* **TASK ITEM**
Each line below that includes the word "Apple" is to be reported.
====== PROVIDED MATERIAL
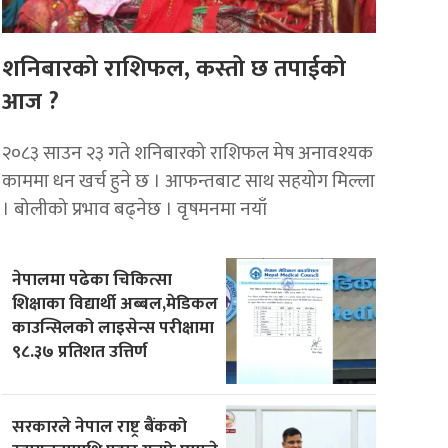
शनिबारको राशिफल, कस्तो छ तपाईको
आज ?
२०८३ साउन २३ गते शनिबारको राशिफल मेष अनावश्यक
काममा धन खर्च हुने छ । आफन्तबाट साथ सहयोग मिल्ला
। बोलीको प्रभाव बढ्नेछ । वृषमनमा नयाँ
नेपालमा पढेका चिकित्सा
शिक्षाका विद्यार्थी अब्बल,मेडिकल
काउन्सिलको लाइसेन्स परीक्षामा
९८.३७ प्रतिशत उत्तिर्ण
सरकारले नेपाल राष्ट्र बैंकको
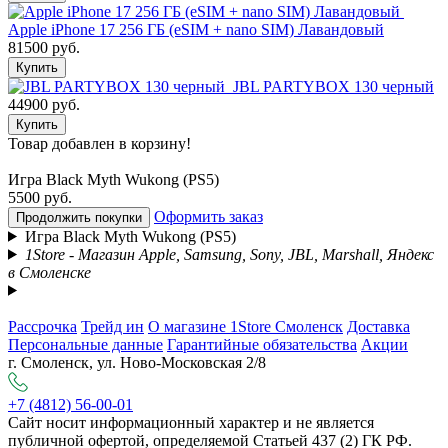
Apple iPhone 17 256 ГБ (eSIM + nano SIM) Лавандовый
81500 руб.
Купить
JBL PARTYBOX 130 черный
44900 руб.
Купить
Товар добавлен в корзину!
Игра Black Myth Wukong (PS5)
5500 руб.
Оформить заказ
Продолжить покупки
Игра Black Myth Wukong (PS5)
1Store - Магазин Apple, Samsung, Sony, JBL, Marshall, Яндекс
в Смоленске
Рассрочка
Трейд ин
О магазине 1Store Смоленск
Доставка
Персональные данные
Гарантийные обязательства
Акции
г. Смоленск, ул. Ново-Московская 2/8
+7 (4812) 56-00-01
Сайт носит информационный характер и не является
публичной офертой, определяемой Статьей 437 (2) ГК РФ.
============
====== PROVIDED MATERIAL
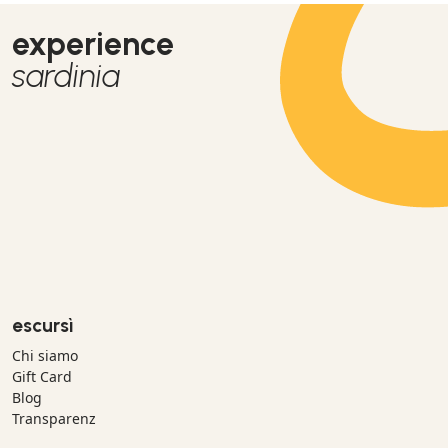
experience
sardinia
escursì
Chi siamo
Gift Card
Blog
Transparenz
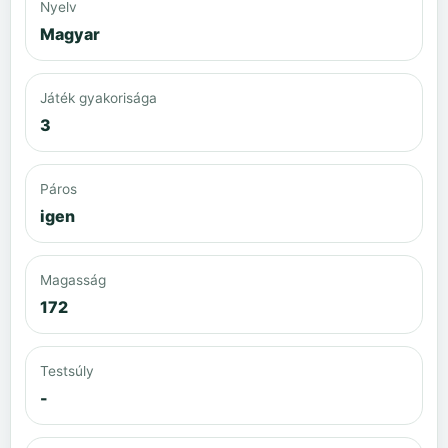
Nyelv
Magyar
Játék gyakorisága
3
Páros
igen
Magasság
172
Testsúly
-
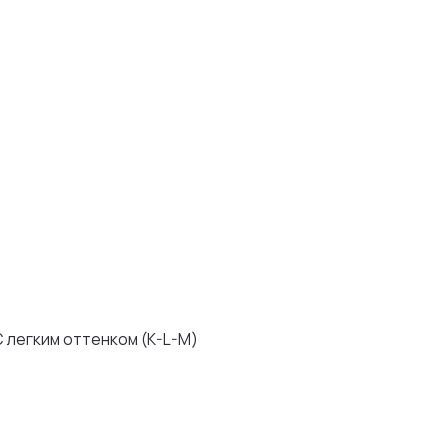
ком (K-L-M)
============
====== PROVIDED MATERIAL
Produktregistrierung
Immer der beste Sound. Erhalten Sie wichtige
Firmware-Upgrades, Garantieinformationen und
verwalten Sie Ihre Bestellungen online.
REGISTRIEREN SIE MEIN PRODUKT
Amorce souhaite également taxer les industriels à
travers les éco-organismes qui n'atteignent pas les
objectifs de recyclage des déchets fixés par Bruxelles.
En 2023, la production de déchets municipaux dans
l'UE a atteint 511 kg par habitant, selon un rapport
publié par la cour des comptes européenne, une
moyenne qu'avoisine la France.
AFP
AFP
============
* **EXERCISE RESULT**
Apple iPhone 17 256 ГБ (eSIM + nano SIM) Лавандовый
1Store - Магазин Apple, Samsung, Sony, JBL, Marshall, Яндекс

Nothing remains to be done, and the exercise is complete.